● Page text:
☆ ☆ ☆ ☆ ☆

Role of community in heritage conservation

Duo recount experience of preserving past in Pondicherry and Chandernagore

Our Special Correspondent Published 30.05.18, 12:00 AM
Raphael Gastebois explains a point as Aishwarya Tipnis listens at the Alliance Francaise du Bengale on Tuesday. Picture by Bishwarup Dutta

Calcutta: An expert in urban development and a conservation architect, one working in Chandernagore and another in Pondicherry, spoke of the importance of community in heritage conservation in the context of the two former French colonies at the Alliance Francaise du Bengale on Tuesday.

While a top-down approach is being taken in Pondicherry, selected as one of the 100 cities in the government's urban renewal and retrofitting project called Smart Cities Mission, in Chandernagore it is a bottoms-up effort to mobilise the community to take ownership of the town's rich but neglected heritage.

Raphael Gastebois, who has been appointed by the French government to help with the Smart Cities project in Pondicherry, drew a parallel between the Indian initiative and the renovation of Paris undertaken by Georges Haussman in the reign of Napoleon III. "His brief was to transform the city without destroying it," Gastebois said.

☆ ☆ ☆ ☆ ☆

● Data extract:

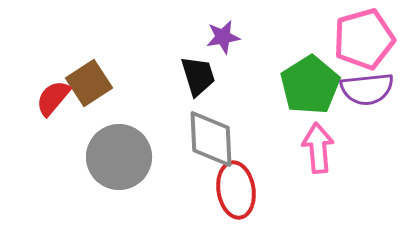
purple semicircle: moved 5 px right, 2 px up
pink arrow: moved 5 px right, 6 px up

☆ ☆ ☆ ☆ ☆

● Request:
In the heritage conservation article, what did Raphael Gastebois say Georges Haussman's brief was?

● Exercise solution:
To transform the city without destroying it.